### Task instructions
Gather every line in the items below that contains the string "REMOVE" and copy each one in full. Case counts.

### Task data
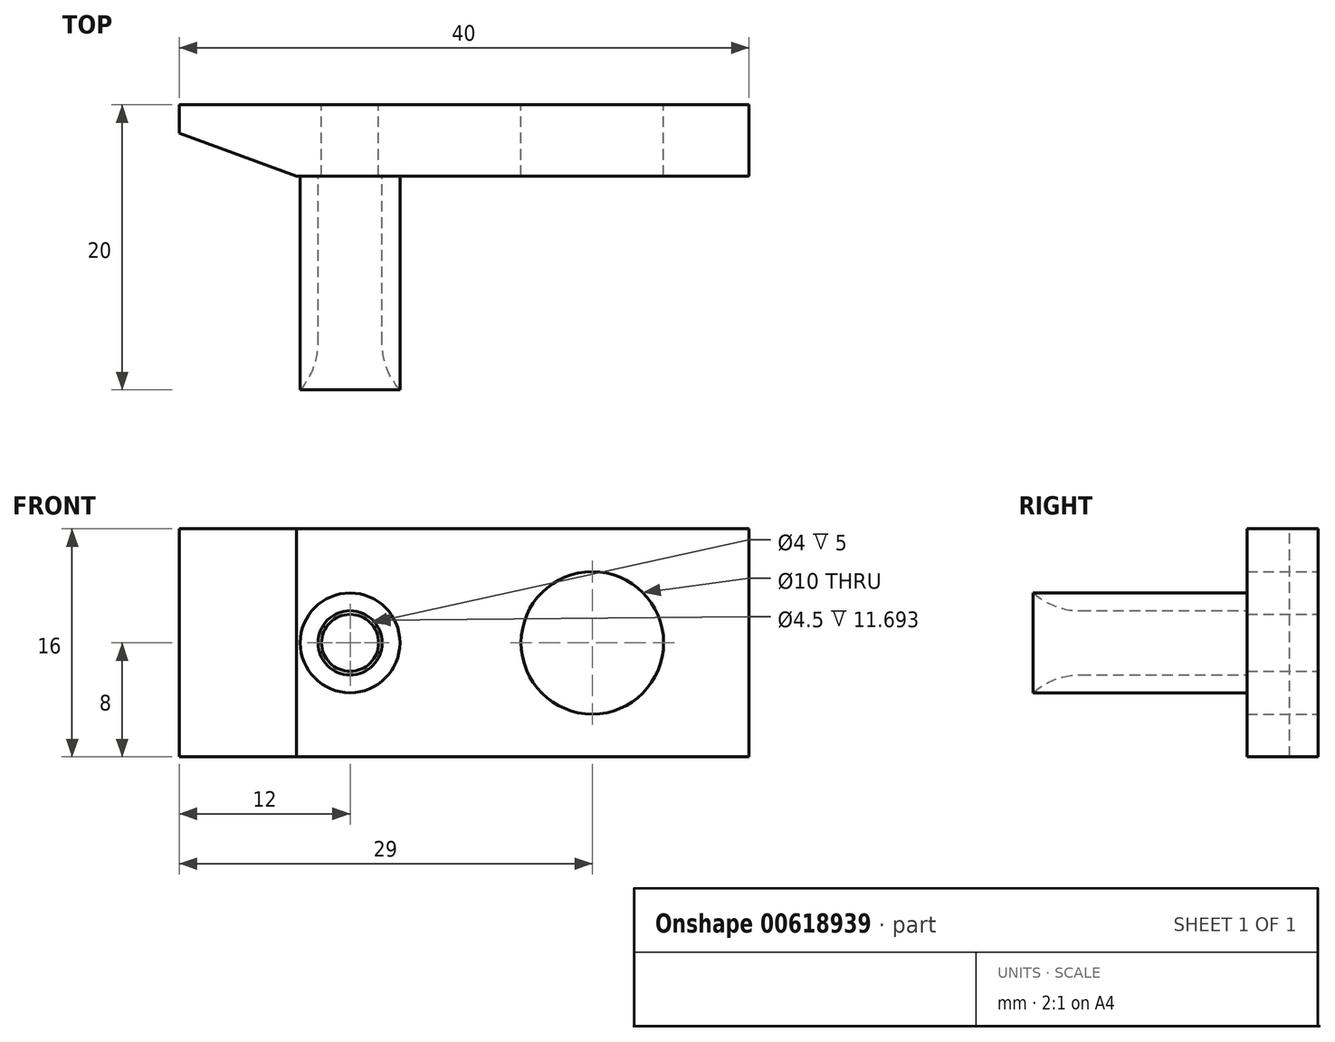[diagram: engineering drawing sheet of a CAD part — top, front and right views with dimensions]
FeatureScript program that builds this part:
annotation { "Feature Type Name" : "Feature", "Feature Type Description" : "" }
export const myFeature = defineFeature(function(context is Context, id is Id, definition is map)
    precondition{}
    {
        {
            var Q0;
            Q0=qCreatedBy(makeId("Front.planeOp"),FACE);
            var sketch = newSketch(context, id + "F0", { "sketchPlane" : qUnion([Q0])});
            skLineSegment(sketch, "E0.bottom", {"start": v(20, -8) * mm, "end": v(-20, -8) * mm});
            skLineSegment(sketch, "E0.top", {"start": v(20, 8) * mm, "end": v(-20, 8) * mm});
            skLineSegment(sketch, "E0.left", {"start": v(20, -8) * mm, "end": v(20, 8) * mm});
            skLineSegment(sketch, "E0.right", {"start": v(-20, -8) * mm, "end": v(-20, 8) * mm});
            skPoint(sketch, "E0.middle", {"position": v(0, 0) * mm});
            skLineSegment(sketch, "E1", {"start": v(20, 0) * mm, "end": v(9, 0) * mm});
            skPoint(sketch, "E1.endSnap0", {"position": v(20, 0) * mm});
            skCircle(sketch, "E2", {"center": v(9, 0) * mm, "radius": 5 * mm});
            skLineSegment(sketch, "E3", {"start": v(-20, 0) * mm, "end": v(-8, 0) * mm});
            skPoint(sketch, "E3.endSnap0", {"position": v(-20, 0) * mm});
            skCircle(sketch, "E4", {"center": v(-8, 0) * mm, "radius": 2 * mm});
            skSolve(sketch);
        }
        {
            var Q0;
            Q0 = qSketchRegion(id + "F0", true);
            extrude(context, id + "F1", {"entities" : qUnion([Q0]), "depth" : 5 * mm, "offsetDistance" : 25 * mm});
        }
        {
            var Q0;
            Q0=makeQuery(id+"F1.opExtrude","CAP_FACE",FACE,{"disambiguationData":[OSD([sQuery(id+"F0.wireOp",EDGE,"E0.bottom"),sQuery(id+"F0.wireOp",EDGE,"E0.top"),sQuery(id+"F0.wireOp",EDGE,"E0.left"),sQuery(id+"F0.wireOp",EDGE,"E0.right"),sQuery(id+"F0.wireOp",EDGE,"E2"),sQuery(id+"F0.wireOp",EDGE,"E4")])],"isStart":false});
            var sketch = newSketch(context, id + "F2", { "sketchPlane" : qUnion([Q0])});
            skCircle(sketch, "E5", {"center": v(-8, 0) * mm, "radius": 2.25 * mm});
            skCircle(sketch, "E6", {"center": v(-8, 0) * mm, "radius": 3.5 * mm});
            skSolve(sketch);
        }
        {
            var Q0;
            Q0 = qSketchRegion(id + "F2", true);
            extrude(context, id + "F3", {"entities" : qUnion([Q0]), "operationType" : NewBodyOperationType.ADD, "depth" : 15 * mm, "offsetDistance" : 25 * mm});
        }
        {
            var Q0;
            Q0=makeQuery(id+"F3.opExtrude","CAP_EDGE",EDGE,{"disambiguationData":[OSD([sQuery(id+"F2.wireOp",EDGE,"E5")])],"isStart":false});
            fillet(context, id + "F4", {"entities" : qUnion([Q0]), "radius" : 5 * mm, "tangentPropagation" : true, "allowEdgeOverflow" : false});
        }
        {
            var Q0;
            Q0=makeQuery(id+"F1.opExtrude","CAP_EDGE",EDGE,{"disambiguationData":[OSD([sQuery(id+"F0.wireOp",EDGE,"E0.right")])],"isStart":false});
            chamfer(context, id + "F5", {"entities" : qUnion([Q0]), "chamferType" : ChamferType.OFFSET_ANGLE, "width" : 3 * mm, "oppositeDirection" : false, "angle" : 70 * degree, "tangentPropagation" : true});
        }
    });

...

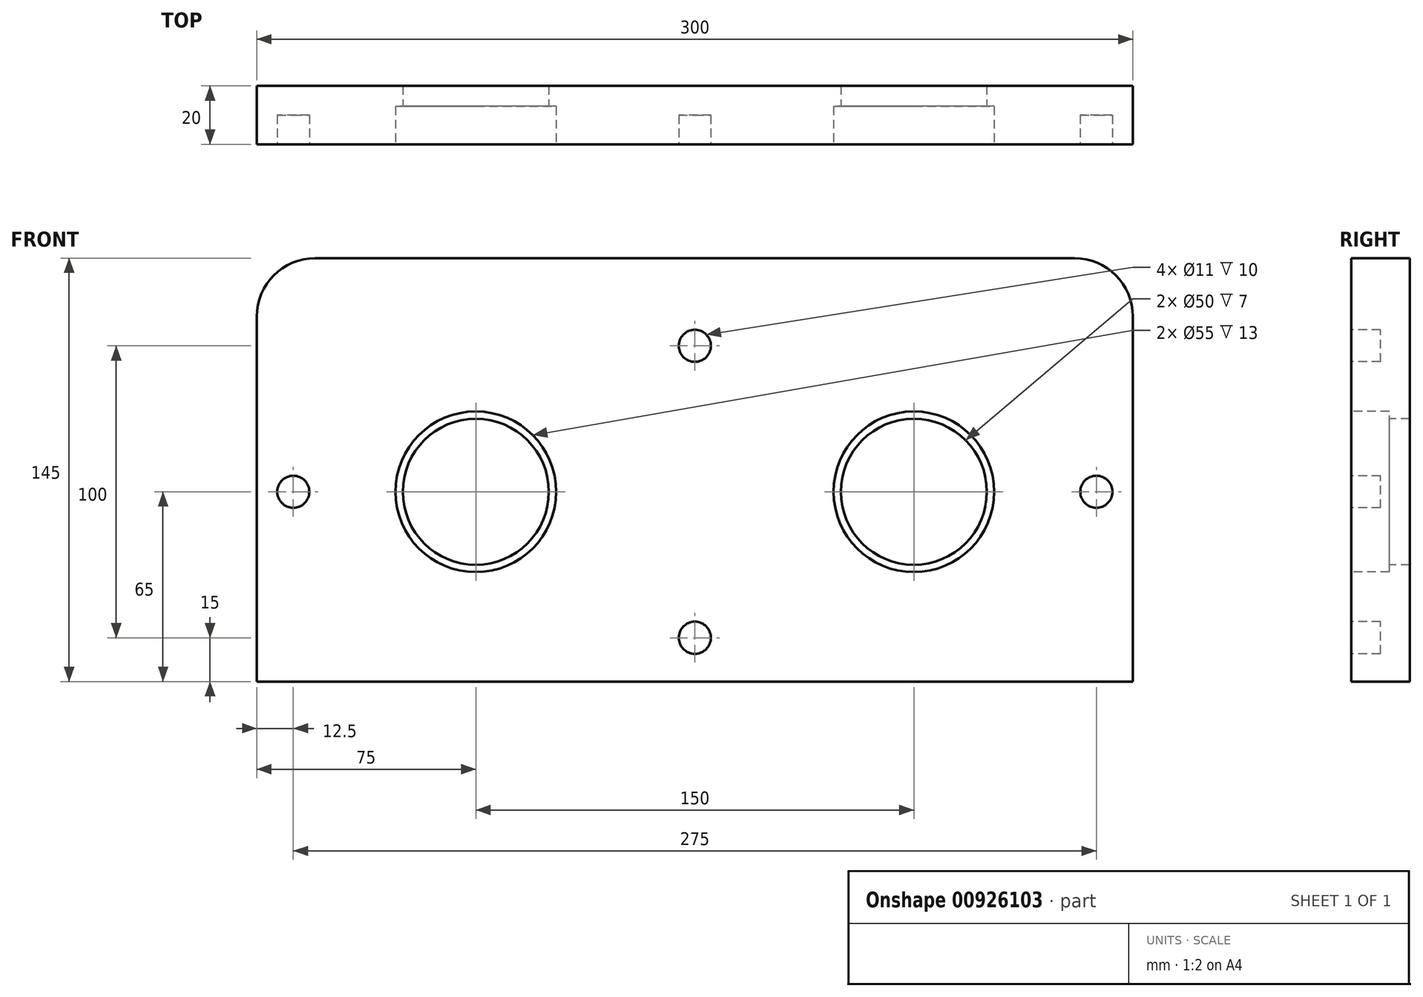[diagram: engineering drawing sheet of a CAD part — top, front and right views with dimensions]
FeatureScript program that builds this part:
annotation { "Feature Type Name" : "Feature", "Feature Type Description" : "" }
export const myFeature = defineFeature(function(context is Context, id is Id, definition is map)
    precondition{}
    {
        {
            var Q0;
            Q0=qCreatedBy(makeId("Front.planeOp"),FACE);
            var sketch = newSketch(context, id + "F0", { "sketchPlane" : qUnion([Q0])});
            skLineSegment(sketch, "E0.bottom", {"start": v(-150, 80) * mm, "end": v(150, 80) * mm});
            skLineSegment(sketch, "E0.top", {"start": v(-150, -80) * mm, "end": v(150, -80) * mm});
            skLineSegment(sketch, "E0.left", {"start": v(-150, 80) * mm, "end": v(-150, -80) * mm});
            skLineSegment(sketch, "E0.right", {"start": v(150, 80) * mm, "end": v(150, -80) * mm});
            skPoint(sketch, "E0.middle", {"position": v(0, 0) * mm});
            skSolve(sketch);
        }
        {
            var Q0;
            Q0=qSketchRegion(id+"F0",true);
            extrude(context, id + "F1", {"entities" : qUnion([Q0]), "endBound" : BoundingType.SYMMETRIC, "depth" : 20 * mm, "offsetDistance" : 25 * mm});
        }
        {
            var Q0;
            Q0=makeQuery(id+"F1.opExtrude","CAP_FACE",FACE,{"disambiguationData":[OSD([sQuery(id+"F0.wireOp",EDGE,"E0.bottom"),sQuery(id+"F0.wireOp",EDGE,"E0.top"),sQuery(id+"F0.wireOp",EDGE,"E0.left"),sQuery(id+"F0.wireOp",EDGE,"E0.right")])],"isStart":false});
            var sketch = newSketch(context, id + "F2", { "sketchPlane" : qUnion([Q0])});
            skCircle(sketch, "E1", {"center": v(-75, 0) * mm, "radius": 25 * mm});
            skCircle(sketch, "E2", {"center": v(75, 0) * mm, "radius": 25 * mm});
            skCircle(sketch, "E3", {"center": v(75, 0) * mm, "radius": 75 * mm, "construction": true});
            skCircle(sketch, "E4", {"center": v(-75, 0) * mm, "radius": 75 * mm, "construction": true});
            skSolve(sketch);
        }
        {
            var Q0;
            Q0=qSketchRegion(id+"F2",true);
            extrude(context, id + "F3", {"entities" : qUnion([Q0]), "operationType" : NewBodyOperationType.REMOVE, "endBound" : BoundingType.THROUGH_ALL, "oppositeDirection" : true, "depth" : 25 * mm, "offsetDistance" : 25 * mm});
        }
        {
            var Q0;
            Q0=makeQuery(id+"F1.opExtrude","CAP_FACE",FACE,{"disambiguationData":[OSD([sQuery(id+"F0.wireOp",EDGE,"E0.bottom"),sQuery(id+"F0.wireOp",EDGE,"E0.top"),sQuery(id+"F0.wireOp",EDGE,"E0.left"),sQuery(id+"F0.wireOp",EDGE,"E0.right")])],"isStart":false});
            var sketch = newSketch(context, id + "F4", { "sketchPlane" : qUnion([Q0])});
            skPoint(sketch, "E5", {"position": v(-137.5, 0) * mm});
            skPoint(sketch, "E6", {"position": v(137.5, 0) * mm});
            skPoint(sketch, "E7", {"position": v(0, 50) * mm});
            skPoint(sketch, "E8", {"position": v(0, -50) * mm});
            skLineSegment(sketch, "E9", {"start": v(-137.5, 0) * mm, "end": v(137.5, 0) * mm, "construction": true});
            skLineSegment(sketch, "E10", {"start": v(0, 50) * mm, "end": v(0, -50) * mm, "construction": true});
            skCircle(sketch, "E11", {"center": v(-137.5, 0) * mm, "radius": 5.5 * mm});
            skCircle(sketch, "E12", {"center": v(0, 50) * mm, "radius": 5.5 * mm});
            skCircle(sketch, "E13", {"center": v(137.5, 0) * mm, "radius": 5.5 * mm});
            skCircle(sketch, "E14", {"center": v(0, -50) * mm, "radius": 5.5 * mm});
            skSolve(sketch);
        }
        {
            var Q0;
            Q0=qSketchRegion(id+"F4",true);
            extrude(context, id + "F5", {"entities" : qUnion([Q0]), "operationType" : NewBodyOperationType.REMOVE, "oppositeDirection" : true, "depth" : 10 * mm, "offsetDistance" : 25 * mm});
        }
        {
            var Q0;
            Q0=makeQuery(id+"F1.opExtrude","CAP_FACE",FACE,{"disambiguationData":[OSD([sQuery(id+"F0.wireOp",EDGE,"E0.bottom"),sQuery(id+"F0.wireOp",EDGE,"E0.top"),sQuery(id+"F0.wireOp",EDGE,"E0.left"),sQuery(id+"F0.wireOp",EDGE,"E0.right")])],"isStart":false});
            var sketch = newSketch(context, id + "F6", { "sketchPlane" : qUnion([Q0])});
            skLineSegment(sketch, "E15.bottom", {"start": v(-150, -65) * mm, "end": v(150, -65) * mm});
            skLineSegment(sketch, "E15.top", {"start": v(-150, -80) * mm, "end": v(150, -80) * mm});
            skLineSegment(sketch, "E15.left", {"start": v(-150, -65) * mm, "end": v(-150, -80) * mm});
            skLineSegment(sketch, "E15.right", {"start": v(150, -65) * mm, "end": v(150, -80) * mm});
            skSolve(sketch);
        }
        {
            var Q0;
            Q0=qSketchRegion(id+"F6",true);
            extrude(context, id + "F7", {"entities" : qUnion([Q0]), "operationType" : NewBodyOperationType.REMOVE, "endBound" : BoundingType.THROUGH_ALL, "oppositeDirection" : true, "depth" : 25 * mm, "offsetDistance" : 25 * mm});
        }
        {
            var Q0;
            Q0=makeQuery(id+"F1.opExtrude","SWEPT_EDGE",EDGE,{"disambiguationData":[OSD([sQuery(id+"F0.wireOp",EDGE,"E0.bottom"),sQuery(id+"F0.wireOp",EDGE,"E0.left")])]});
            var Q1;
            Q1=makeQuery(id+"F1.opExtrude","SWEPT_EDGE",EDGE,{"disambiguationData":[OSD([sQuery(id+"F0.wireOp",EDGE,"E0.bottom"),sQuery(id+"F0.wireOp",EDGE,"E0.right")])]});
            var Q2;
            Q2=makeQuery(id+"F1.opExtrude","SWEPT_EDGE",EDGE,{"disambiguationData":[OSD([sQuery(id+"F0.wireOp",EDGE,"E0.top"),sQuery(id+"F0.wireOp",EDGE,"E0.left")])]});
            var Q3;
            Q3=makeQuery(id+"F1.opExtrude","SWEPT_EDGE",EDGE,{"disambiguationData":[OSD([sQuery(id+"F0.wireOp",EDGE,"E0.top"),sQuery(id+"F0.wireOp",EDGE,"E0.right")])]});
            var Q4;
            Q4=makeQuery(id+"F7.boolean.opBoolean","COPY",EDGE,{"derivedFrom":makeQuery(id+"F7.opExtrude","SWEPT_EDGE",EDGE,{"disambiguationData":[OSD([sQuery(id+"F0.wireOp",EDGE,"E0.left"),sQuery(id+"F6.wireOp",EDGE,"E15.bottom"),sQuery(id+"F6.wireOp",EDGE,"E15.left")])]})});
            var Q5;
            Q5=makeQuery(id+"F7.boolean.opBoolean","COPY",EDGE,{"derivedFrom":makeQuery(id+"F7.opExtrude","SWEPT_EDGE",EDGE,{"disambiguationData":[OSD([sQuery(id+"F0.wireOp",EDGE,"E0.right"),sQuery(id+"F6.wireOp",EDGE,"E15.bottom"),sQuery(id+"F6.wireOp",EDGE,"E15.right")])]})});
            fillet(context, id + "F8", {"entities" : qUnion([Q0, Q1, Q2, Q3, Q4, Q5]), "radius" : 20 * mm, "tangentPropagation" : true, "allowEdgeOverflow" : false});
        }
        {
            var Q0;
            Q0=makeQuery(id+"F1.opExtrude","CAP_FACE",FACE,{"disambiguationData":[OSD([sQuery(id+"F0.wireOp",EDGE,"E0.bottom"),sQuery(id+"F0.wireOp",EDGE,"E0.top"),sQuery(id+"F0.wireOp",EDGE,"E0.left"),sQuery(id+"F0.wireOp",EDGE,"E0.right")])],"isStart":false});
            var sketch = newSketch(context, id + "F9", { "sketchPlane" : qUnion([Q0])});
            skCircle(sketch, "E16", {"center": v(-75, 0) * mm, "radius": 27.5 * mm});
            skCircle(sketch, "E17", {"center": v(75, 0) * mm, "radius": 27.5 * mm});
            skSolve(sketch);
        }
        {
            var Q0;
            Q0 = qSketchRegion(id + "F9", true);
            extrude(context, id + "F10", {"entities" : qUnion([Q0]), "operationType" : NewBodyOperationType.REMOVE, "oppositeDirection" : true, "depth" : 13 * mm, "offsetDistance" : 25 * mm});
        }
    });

### The answer
            extrude(context, id + "F3", {"entities" : qUnion([Q0]), "operationType" : NewBodyOperationType.REMOVE, "endBound" : BoundingType.THROUGH_ALL, "oppositeDirection" : true, "depth" : 25 * mm, "offsetDistance" : 25 * mm});
            extrude(context, id + "F5", {"entities" : qUnion([Q0]), "operationType" : NewBodyOperationType.REMOVE, "oppositeDirection" : true, "depth" : 10 * mm, "offsetDistance" : 25 * mm});
            extrude(context, id + "F7", {"entities" : qUnion([Q0]), "operationType" : NewBodyOperationType.REMOVE, "endBound" : BoundingType.THROUGH_ALL, "oppositeDirection" : true, "depth" : 25 * mm, "offsetDistance" : 25 * mm});
            extrude(context, id + "F10", {"entities" : qUnion([Q0]), "operationType" : NewBodyOperationType.REMOVE, "oppositeDirection" : true, "depth" : 13 * mm, "offsetDistance" : 25 * mm});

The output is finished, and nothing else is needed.